Saved data entries
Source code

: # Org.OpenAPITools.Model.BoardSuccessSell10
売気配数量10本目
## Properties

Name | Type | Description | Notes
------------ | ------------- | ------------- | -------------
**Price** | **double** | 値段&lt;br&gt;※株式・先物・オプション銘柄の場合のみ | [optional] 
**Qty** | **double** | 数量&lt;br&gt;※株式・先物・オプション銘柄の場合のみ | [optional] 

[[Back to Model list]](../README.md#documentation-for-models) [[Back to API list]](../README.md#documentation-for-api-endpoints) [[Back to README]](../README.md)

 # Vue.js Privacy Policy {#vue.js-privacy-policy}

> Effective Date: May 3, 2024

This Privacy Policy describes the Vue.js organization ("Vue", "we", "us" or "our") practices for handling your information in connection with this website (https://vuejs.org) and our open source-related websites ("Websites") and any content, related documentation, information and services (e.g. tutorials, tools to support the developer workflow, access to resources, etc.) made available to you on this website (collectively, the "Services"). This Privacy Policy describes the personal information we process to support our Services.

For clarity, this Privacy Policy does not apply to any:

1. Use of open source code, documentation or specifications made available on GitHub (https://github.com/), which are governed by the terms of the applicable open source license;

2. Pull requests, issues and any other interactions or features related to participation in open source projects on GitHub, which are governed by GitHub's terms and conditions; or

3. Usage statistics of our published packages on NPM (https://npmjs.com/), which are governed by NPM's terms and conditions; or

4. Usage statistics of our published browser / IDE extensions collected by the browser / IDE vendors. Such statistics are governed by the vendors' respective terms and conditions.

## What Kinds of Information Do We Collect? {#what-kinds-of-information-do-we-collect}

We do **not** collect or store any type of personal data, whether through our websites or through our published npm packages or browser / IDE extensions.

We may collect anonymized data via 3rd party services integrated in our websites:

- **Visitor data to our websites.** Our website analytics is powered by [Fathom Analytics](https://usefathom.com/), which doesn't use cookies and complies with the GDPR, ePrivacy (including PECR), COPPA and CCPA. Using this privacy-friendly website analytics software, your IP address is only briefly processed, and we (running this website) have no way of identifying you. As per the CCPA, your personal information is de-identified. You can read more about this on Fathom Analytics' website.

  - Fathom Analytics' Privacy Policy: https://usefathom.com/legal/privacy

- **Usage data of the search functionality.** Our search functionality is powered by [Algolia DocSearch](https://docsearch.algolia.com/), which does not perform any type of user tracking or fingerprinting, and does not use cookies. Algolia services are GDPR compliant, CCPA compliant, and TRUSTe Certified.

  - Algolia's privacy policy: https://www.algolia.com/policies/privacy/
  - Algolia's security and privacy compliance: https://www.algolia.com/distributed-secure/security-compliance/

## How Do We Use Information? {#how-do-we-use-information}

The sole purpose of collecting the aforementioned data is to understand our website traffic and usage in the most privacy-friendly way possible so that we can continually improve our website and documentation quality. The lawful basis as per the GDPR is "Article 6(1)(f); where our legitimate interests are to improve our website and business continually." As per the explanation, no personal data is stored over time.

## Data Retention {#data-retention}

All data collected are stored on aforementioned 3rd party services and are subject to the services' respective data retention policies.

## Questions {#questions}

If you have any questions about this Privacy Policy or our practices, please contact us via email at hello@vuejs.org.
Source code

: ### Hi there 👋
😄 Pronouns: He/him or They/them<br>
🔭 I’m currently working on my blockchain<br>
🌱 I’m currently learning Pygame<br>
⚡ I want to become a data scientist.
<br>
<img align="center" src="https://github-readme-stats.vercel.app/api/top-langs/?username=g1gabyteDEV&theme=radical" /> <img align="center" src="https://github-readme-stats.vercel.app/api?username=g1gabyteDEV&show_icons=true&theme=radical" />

• [AIM OF THE TASK]
Write out the lines from the one containing "He/him or They/them<br>" through the last line of the records above. Include both of those lines and nothing else.

• [ANSWER SECTION]
😄 Pronouns: He/him or They/them<br>
🔭 I’m currently working on my blockchain<br>
🌱 I’m currently learning Pygame<br>
⚡ I want to become a data scientist.
<br>
<img align="center" src="https://github-readme-stats.vercel.app/api/top-langs/?username=g1gabyteDEV&theme=radical" /> <img align="center" src="https://github-readme-stats.vercel.app/api?username=g1gabyteDEV&show_icons=true&theme=radical" />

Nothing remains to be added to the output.